Have you ever had a situation where verbalizing something out loud makes the absurdity of it apparent? One of those epiphany moments recently occurred after a several second attempt to explain the process of a particular hospital’s medical billing cycle. A flow chart describing the sequence would have looked like a busted football play. Though it may have required more th a simple chalk board to graph. As the explanation went on, what the billing firm was putting this hospital’s patient balances through seemed almost uncomfortable for the administrative staff to describe.
I hope you have a fresh cup of coffee, and nothing else on your mind, as I try to retrace this process as it was explained to me. Here goes…
The journey starts out with a five-tiered series of letters. Each tier taking one month to complete, and the letters of each tier supposedly more effective than the previous. If at any time, after the first two months are complete, a patient pays any portion of their bill, the cycle begins over for them starting at tier three.
Let the Medical Billing Loop Begin!
So if someone pays some money during the first 60 days, the process continues on through the remaining three months. But if at any time during that final three month period a payment is made, the cycle of letters goes back to the beginning of the third tier, and starts the final three months all over again. This ma-capped parade of stationary expenditure continues on for as many as three revolutions of this final three-month wash cycle. Effectively, patient balances are held in a quasi-infinite-loop state for up to 14 months (if I understand right – I ran out of grey matter trying to follow all this) and are only then relented to a more proper form of patient balance recovery.
But the good news is that not evn the hospital truly understood what their billing company – hired to serve them – was actually doing. Huh. Wonder why anyone would convolute something so much so, that their paying customer couldn’t fully understand it.
One thing was clear: The ancient Chinese proverb about doing the same thing over and over again, somehow expecting a different result, was the one ringing reality I wlked away with as I grappled to understand why anyone would advocate such a morass as beneficial to a hospital.
Okay. A little reality here. According to the 2008 study entitled The ‘Retailish’ Future of Patient Collections ¹, the ‘collectability’ of patient balances drops almost linearly from 80% at the 30-day delinquency mark, down to 20% when accounts become more than 200 days delinquent. So keeping uncollected patient balances in a holding pattern hurts recovery rates drastically. The report then follows with this ominous statement, “The collection rates in Figure2 are 2003 averages. In other words, these rates reflect a pre-consumer directed health plans state of affairs. With the onset of CDHPs and other higher-deductible plans, it can be safely assumed that the collection rates depicted will plummet…“. Their ‘safe to assume’ has become a reality.
Medical Billing ‘Holding Patterns’ Hurt Revenue
So why is this important? The simple truth is, when you turn patient balances over to a professional medical collections firm, you get far more effective results – in terms of collections – than you do from standard medical billing (no matter how many times billing is repeated). Unpaid balances and deductibles should be relinquished to a professional collections firm at a reasonable point in the billing cycle – say 90 days after initial billing. To do otherwise only hurts your hospital’s recovery rate on this revenue. There are real distinctions in resources used by billing companies, from those utilized in professional medical collection agencies.
And what are some of those differences? Skip tracing. Real skip tracing assures you have the most accurate contact information for patients. There are several levels of skip tracing, and many medical billing agencies use inexpensive or no true skip tracing at all. Phone calls. Phone calls are three-times more effective than letters in recovering a debt. Attorney written letters.
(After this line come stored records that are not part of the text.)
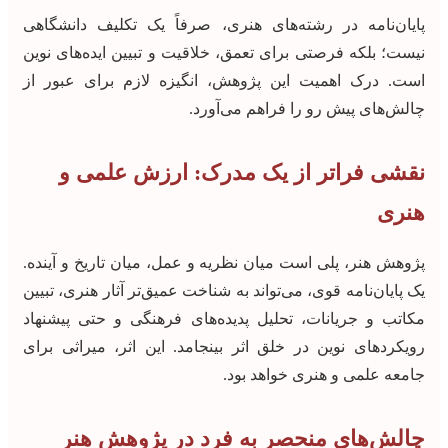
پایان‌نامه در رشته‌های هنری، صرفاً یک تکلیف دانشگاهی
نیست؛ بلکه فرصتی برای تعمق، خلاقیت و تبیین ایده‌های نوین
است. درک اهمیت این پژوهش، انگیزه لازم برای عبور از
چالش‌های پیش رو را فراهم می‌آورد.
نقشی فراتر از یک مدرک: ارزش علمی و
هنری
پژوهش هنر، پلی است میان نظریه و عمل، میان تاریخ و آینده.
یک پایان‌نامه قوی، می‌تواند به شناخت عمیق‌تر آثار هنری، تبیین
مکاتب و جریانات، تحلیل پدیده‌های فرهنگی و حتی پیشنهاد
رویکردهای نوین در خلق اثر بینجامد. این اثر، میراثی برای
جامعه علمی و هنری خواهد بود.
چالش‌های منحصر به فرد در پژوهش هنر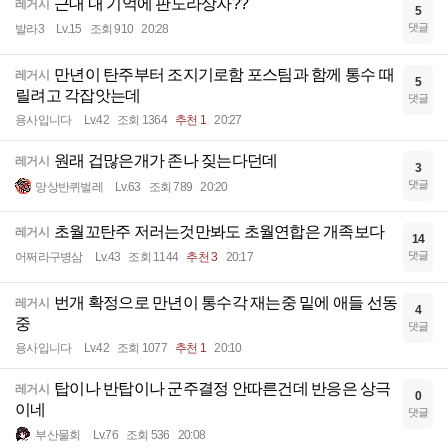
근대 내 기억에 판도라상자??
레거시
5
댓글
발라3
Lv.15
조회 910
20:28
만년이 탄주부터 조지기로함 포스팀과 함께 통수 때
레거시
5
릴려고 각잡앗는데
댓글
용사입니다
Lv.42
조회 1364
추천 1
20:27
원래 겁많은개가 존나 짖는다던데
레거시
3
댓글
망상반퀴벌레
Lv.63
조회 789
20:20
초월꼬탄주 저러는것만봐도 초월연합은 개족보다
레거시
14
댓글
어쩌라구병삼
Lv.43
조회 1144
추천 3
20:17
번개 확정으로 만년이 통수각 재는중 밑에 애들 선동
레거시
4
중
댓글
용사입니다
Lv.42
조회 1077
추천 1
20:10
탑이나 반탑이나 군주결정 안따른건데 반응은 상극
레거시
0
이네
댓글
부산물회
Lv.76
조회 536
20:08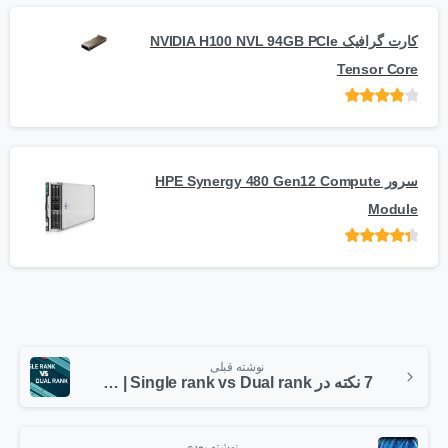
کارت گرافیک NVIDIA H100 NVL 94GB PCIe
Tensor Core
امتیاز
از
5
سرور HPE Synergy 480 Gen12 Compute
Module
امتیاز
از 5
نوشته قبلی
7 نکته در Single rank vs Dual rank | انتخاب رم مناسب سرور
نوشته بعدی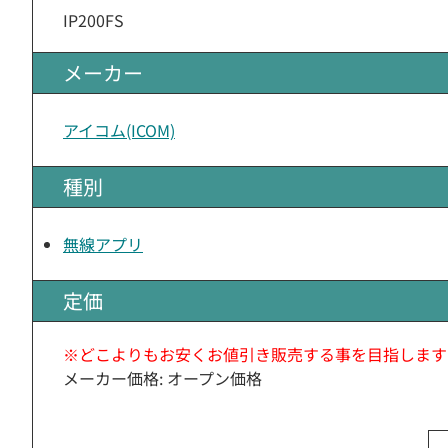
IP200FS
メーカー
アイコム(ICOM)
種別
無線アプリ
定価
※どこよりもお安くお値引き販売する事を目指します
メーカー価格: オープン価格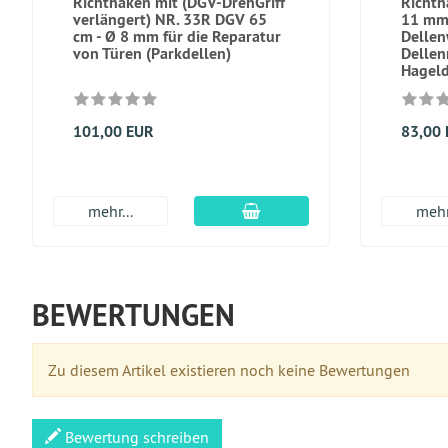
Richthaken mit (DGV-DrehGriff
Richth
verlängert) NR. 33R DGV 65
11 mm
cm - Ø 8 mm für die Reparatur
Dellen
von Türen (Parkdellen)
Dellen
Hageld
101,00 EUR
83,00
In den Warenkorb
mehr...
mehr
BEWERTUNGEN
Zu diesem Artikel existieren noch keine Bewertungen
Bewertung schreiben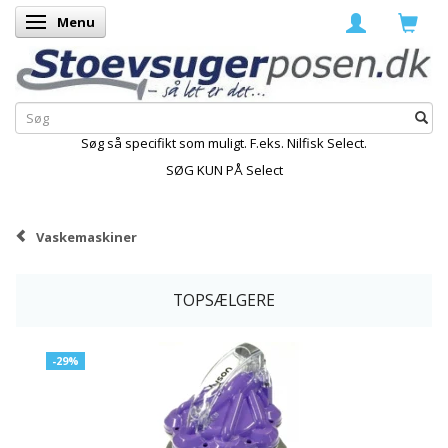
Menu
Skifte navigation
Søg så specifikt som muligt. F.eks. Nilfisk Select.
SØG KUN PÅ Select
Vaskemaskiner
TOPSÆLGERE
-29%
K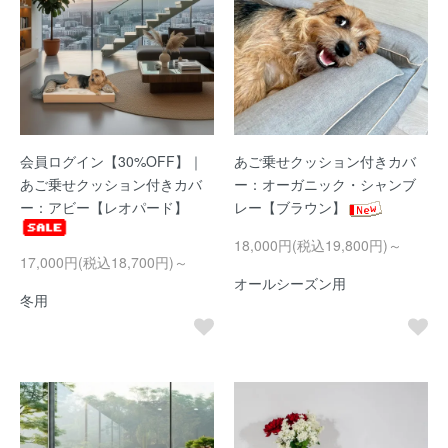
会員ログイン【30%OFF】｜
あご乗せクッション付きカバ
あご乗せクッション付きカバ
ー：オーガニック・シャンブ
ー：アビー【レオパード】
レー【ブラウン】
18,000円(税込19,800円)～
17,000円(税込18,700円)～
オールシーズン用
冬用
When a medical collections agency utilizes an attorney written letter to motivate patients, it is very effective (and can be very inexpensive, when done properly).
Now let’s enter the realm of 21st Century medical collections. This includes instructing all patients to pay your hospital directly, as communicated through the collection agency’s letters and phone calls. And ensure the availability of payment plans (designed by the hospital) as standard practice for patients who want to make arrangements. It’s amazing the number of medical collection agencies who don’t allow for the simple compassion of a payment plan, once patients are in collections. And one other improvement: move credit reporting to the end of the collections process. Make it the final step, an imminent motivating potential for patients, rather than using the common practice of reporting balances immediately upon patients entering the collection phase.
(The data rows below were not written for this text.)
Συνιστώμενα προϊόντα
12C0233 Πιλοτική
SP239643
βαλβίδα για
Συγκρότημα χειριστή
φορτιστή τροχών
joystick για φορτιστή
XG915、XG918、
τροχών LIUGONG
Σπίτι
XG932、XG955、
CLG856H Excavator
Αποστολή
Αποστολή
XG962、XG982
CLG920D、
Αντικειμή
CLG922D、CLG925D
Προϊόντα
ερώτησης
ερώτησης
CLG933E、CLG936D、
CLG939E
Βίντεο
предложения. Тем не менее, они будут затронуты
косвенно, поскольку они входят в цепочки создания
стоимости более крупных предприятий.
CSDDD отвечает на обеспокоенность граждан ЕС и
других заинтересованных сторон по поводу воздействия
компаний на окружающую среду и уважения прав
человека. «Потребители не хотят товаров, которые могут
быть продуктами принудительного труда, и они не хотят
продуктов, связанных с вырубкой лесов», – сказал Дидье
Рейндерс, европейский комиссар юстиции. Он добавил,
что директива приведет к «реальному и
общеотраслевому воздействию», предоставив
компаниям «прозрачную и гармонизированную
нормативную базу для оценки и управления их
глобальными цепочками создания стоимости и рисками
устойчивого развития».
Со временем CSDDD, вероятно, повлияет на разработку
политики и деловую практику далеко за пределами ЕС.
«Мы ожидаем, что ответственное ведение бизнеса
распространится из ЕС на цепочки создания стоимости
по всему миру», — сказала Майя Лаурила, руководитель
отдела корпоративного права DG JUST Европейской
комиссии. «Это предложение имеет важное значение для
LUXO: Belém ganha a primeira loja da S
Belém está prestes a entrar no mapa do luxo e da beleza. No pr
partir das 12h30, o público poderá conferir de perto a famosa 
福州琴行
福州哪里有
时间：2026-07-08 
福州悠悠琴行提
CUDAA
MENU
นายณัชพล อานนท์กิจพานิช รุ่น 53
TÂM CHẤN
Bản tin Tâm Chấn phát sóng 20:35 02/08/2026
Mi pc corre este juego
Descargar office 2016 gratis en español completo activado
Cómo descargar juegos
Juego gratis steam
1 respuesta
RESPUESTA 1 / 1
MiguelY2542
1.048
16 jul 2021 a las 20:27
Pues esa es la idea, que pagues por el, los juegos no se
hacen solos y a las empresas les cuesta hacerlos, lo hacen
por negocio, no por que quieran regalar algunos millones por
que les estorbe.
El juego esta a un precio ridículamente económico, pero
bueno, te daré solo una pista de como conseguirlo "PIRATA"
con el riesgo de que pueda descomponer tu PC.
You can have all these things for considerably less than most billing companies charge. At least as it relates to the infinite-billing-loop depicted above.
And, oh by the way, these practices recover far more of your patient balances and deductibles than just letting medical billing drone on and on.
Are you in a medical billing cycle infinite loop? Do you even know if you are?
More importantly, are you willing to enter the 21st Century when it comes to this portion of your revenue cycle?
¹ Gillen R. The ‘retailish’ future of patient collections: Excerpted profile of A-Claim. Celent.